Start of Block

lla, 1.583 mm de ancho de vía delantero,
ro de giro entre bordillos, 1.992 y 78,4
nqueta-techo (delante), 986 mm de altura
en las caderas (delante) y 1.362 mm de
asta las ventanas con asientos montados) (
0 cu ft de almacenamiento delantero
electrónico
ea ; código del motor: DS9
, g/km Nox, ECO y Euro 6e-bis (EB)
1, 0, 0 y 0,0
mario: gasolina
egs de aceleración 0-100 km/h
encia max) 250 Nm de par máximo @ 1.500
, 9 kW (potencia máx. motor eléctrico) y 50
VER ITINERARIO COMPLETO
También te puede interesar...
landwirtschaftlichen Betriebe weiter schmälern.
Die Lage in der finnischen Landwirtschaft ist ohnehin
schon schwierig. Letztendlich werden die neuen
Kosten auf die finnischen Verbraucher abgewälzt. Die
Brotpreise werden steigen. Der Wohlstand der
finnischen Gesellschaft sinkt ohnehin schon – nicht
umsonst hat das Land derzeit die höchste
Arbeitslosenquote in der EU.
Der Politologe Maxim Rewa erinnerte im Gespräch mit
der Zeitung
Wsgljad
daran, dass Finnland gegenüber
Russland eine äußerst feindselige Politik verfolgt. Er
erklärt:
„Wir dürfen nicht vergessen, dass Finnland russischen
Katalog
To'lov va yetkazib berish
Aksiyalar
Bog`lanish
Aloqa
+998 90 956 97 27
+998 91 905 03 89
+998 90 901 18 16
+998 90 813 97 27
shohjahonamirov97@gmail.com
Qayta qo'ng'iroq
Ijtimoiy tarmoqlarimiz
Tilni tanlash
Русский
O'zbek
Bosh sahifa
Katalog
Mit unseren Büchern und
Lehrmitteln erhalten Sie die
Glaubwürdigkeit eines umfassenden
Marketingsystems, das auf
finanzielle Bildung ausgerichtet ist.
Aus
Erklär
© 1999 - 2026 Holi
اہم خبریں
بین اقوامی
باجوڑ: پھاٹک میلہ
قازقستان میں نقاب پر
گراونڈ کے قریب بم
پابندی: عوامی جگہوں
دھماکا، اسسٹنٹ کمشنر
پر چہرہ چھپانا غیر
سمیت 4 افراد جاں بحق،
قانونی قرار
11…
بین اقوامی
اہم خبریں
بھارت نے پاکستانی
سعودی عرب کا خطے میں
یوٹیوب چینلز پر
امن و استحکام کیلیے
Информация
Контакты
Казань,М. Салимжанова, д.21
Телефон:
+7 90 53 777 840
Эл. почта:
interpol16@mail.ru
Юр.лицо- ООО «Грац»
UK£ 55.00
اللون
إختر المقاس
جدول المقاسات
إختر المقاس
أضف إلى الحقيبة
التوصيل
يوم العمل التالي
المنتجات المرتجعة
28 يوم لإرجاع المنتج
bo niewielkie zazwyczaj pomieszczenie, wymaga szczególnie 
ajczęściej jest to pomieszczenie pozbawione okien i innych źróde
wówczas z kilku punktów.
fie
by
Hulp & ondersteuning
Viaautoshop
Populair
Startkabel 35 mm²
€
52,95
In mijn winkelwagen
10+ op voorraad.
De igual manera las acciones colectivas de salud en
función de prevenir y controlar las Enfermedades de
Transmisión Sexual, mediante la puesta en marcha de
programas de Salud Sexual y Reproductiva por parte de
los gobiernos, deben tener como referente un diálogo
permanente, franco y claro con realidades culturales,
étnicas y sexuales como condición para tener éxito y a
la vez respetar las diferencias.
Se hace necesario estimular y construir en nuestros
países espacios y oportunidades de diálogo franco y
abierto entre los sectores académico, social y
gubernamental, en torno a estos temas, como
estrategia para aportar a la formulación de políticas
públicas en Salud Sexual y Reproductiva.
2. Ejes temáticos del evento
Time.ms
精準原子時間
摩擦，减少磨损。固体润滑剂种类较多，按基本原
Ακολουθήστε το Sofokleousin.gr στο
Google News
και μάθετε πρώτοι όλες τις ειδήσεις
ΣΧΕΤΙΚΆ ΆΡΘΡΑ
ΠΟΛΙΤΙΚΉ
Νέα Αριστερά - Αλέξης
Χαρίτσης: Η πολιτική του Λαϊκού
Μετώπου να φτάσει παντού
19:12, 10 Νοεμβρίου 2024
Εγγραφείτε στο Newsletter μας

End of Block

Return the text of every record above, line for line, without changing a single character.

# Task output:
lla, 1.583 mm de ancho de vía delantero,
ro de giro entre bordillos, 1.992 y 78,4
nqueta-techo (delante), 986 mm de altura
en las caderas (delante) y 1.362 mm de
asta las ventanas con asientos montados) (
0 cu ft de almacenamiento delantero
electrónico
ea ; código del motor: DS9
, g/km Nox, ECO y Euro 6e-bis (EB)
1, 0, 0 y 0,0
mario: gasolina
egs de aceleración 0-100 km/h
encia max) 250 Nm de par máximo @ 1.500
, 9 kW (potencia máx. motor eléctrico) y 50
VER ITINERARIO COMPLETO
También te puede interesar...
landwirtschaftlichen Betriebe weiter schmälern.
Die Lage in der finnischen Landwirtschaft ist ohnehin
schon schwierig. Letztendlich werden die neuen
Kosten auf die finnischen Verbraucher abgewälzt. Die
Brotpreise werden steigen. Der Wohlstand der
finnischen Gesellschaft sinkt ohnehin schon – nicht
umsonst hat das Land derzeit die höchste
Arbeitslosenquote in der EU.
Der Politologe Maxim Rewa erinnerte im Gespräch mit
der Zeitung
Wsgljad
daran, dass Finnland gegenüber
Russland eine äußerst feindselige Politik verfolgt. Er
erklärt:
„Wir dürfen nicht vergessen, dass Finnland russischen
Katalog
To'lov va yetkazib berish
Aksiyalar
Bog`lanish
Aloqa
+998 90 956 97 27
+998 91 905 03 89
+998 90 901 18 16
+998 90 813 97 27
shohjahonamirov97@gmail.com
Qayta qo'ng'iroq
Ijtimoiy tarmoqlarimiz
Tilni tanlash
Русский
O'zbek
Bosh sahifa
Katalog
Mit unseren Büchern und
Lehrmitteln erhalten Sie die
Glaubwürdigkeit eines umfassenden
Marketingsystems, das auf
finanzielle Bildung ausgerichtet ist.
Aus
Erklär
© 1999 - 2026 Holi
اہم خبریں
بین اقوامی
باجوڑ: پھاٹک میلہ
قازقستان میں نقاب پر
گراونڈ کے قریب بم
پابندی: عوامی جگہوں
دھماکا، اسسٹنٹ کمشنر
پر چہرہ چھپانا غیر
سمیت 4 افراد جاں بحق،
قانونی قرار
11…
بین اقوامی
اہم خبریں
بھارت نے پاکستانی
سعودی عرب کا خطے میں
یوٹیوب چینلز پر
امن و استحکام کیلیے
Информация
Контакты
Казань,М. Салимжанова, д.21
Телефон:
+7 90 53 777 840
Эл. почта:
interpol16@mail.ru
Юр.лицо- ООО «Грац»
UK£ 55.00
اللون
إختر المقاس
جدول المقاسات
إختر المقاس
أضف إلى الحقيبة
التوصيل
يوم العمل التالي
المنتجات المرتجعة
28 يوم لإرجاع المنتج
bo niewielkie zazwyczaj pomieszczenie, wymaga szczególnie 
ajczęściej jest to pomieszczenie pozbawione okien i innych źróde
wówczas z kilku punktów.
fie
by
Hulp & ondersteuning
Viaautoshop
Populair
Startkabel 35 mm²
€
52,95
In mijn winkelwagen
10+ op voorraad.
De igual manera las acciones colectivas de salud en
función de prevenir y controlar las Enfermedades de
Transmisión Sexual, mediante la puesta en marcha de
programas de Salud Sexual y Reproductiva por parte de
los gobiernos, deben tener como referente un diálogo
permanente, franco y claro con realidades culturales,
étnicas y sexuales como condición para tener éxito y a
la vez respetar las diferencias.
Se hace necesario estimular y construir en nuestros
países espacios y oportunidades de diálogo franco y
abierto entre los sectores académico, social y
gubernamental, en torno a estos temas, como
estrategia para aportar a la formulación de políticas
públicas en Salud Sexual y Reproductiva.
2. Ejes temáticos del evento
Time.ms
精準原子時間
摩擦，减少磨损。固体润滑剂种类较多，按基本原
Ακολουθήστε το Sofokleousin.gr στο
Google News
και μάθετε πρώτοι όλες τις ειδήσεις
ΣΧΕΤΙΚΆ ΆΡΘΡΑ
ΠΟΛΙΤΙΚΉ
Νέα Αριστερά - Αλέξης
Χαρίτσης: Η πολιτική του Λαϊκού
Μετώπου να φτάσει παντού
19:12, 10 Νοεμβρίου 2024
Εγγραφείτε στο Newsletter μας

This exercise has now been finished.